[[ INPUT DATA open ]]

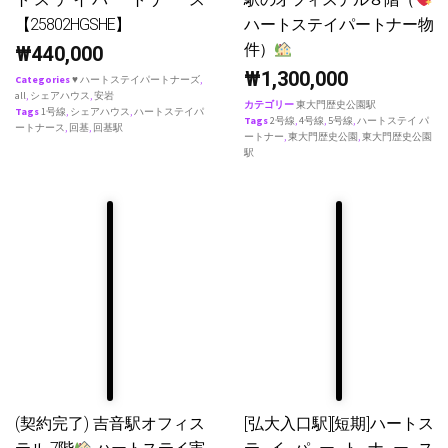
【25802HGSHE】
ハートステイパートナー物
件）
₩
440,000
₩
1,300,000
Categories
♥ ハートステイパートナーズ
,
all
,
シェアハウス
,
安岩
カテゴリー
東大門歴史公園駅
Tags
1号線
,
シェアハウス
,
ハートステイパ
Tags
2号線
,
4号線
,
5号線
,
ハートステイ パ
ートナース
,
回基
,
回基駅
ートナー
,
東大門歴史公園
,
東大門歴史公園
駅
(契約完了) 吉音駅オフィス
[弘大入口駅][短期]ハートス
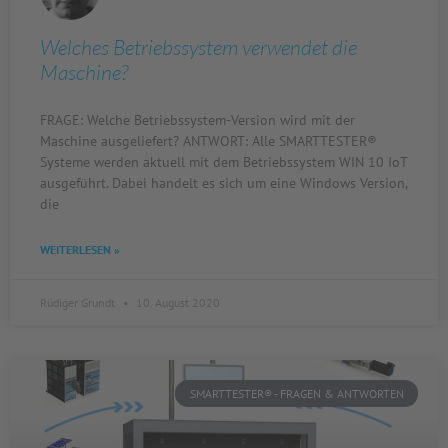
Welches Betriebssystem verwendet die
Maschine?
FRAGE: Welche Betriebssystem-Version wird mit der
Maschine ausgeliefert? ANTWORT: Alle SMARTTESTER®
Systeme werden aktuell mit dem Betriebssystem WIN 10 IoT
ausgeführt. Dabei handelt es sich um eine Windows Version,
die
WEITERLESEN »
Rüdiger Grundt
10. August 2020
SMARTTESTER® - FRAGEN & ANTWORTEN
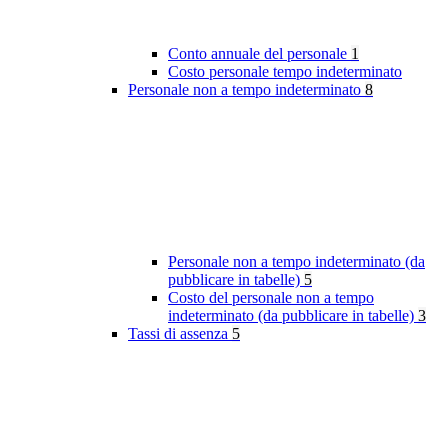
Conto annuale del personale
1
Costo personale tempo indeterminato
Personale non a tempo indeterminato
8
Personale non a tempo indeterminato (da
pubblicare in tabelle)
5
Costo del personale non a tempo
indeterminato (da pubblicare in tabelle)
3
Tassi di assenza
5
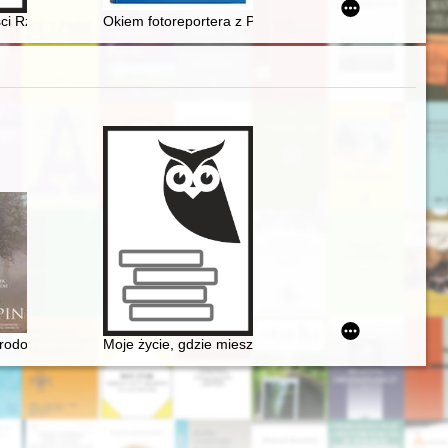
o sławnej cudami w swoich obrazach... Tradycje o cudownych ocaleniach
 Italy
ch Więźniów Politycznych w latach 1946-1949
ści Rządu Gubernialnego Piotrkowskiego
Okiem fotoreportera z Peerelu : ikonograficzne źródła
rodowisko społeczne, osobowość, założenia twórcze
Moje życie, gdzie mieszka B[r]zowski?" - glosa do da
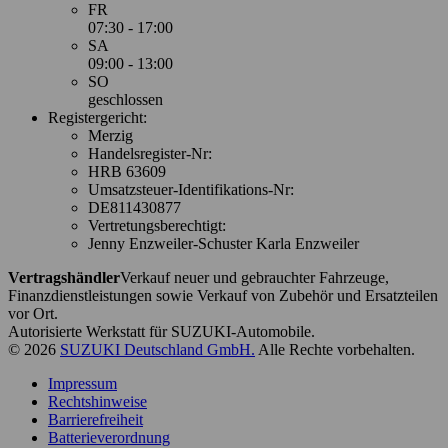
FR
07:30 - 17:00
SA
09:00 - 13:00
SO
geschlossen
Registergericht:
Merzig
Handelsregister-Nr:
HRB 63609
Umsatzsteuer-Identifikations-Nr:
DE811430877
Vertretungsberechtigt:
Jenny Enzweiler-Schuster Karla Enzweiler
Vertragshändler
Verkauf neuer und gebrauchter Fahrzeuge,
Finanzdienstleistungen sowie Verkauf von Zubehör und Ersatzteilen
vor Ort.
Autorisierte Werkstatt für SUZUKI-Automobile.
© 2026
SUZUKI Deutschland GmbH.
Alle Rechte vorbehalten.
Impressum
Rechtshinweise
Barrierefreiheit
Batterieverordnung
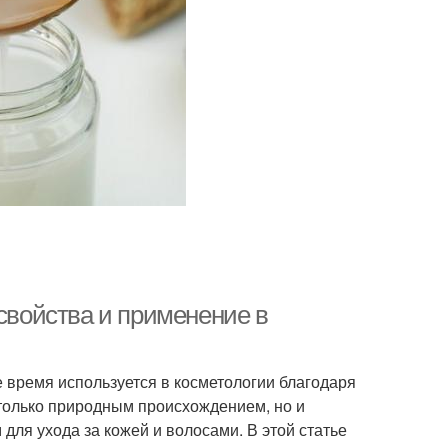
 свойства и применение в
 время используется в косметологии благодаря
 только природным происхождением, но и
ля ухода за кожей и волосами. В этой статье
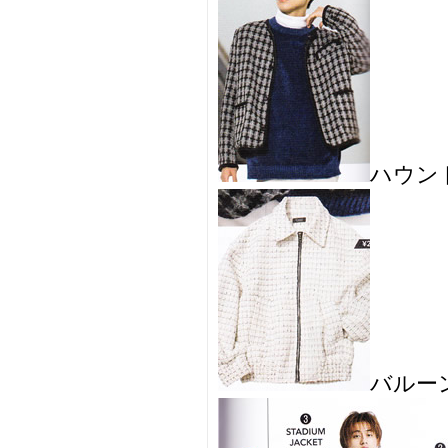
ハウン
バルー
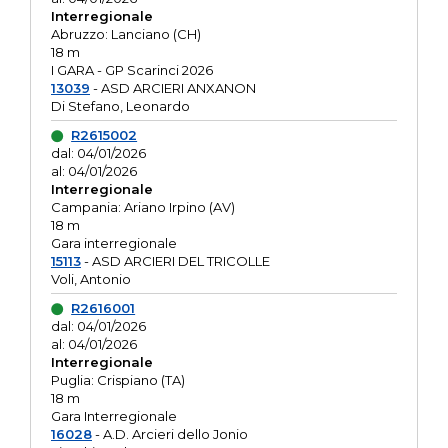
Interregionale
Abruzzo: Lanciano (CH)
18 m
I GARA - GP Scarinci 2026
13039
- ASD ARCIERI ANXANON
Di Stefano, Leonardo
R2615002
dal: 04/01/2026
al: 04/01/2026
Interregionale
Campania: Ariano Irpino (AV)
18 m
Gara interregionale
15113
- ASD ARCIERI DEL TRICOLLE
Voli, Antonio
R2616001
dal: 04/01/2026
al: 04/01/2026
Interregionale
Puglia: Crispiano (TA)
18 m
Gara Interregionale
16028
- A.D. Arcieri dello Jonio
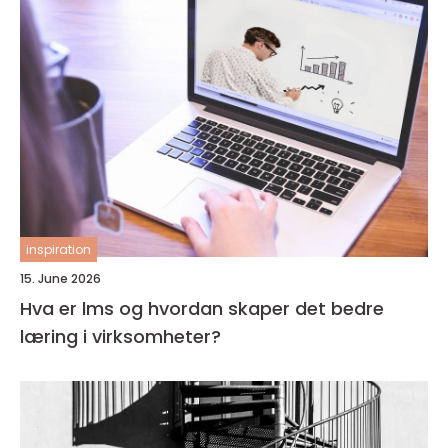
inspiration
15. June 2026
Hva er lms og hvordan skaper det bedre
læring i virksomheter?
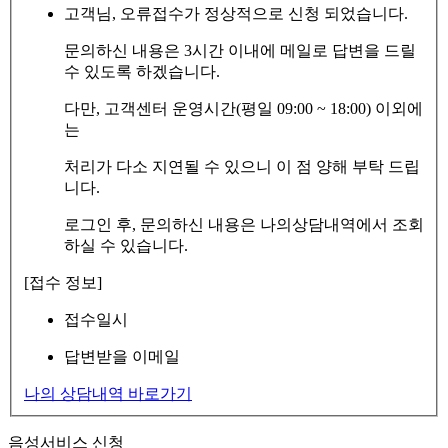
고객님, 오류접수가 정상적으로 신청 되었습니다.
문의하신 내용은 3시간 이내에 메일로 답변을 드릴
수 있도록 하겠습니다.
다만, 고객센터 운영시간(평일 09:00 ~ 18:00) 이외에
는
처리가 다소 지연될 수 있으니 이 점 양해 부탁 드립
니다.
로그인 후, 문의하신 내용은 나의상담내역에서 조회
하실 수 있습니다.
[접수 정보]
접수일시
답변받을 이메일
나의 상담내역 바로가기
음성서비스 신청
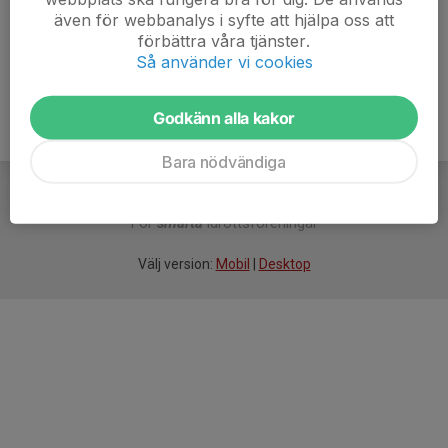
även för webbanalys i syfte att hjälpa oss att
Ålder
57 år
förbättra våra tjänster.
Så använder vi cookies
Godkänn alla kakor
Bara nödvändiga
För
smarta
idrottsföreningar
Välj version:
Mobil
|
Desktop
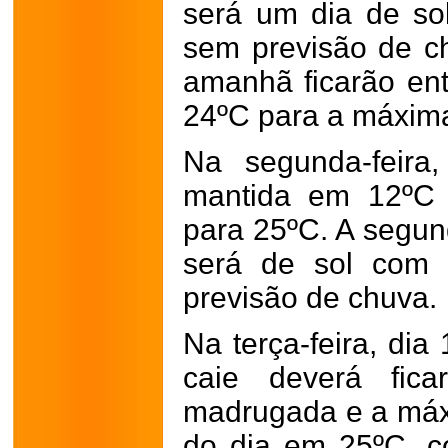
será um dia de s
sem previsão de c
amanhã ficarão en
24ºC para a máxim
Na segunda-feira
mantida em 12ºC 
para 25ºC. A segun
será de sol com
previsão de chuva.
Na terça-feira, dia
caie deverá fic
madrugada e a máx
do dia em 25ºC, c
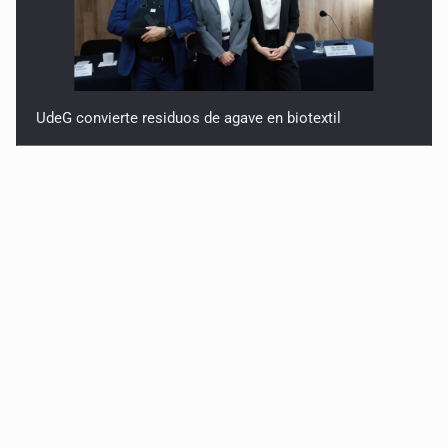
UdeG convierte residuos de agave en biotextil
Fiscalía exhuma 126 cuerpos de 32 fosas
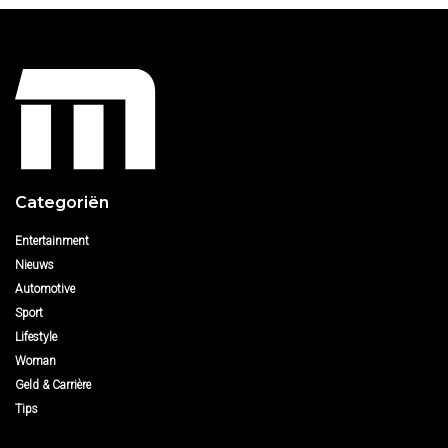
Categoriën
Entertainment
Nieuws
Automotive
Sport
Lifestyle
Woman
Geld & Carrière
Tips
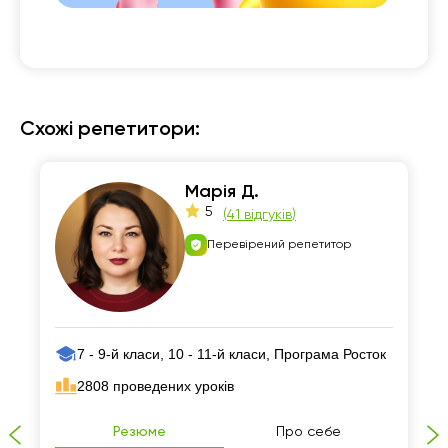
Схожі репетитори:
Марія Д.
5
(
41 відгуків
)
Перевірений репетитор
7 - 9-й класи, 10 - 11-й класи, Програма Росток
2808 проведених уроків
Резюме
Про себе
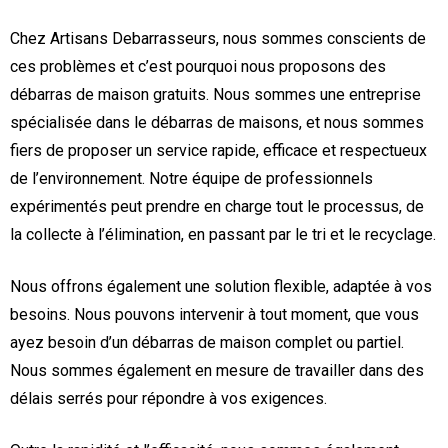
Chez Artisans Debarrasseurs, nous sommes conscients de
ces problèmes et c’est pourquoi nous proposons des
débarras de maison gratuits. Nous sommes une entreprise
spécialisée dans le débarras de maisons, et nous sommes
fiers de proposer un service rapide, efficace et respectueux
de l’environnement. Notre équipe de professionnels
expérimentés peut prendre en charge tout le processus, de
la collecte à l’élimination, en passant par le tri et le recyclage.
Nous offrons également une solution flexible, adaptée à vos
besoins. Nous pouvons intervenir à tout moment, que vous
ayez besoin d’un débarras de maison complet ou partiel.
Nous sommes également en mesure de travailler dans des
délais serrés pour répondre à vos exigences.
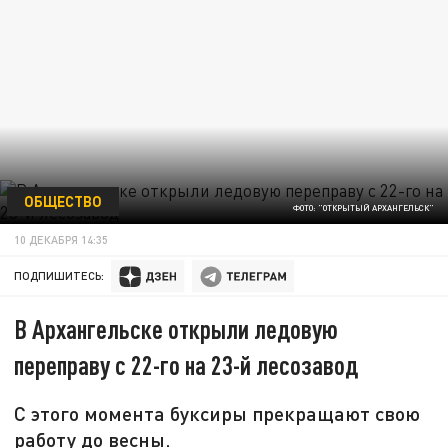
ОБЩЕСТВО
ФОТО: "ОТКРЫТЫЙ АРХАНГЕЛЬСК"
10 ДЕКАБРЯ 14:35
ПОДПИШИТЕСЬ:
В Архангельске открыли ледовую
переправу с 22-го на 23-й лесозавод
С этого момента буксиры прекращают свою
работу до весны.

[[ INPUT DATA closed ]]

Your answer should be each line of the data that contains the word "également", copied as it stands.

RESPONSE BOX:
Nous offrons également une solution flexible, adaptée à vos
Nous sommes également en mesure de travailler dans des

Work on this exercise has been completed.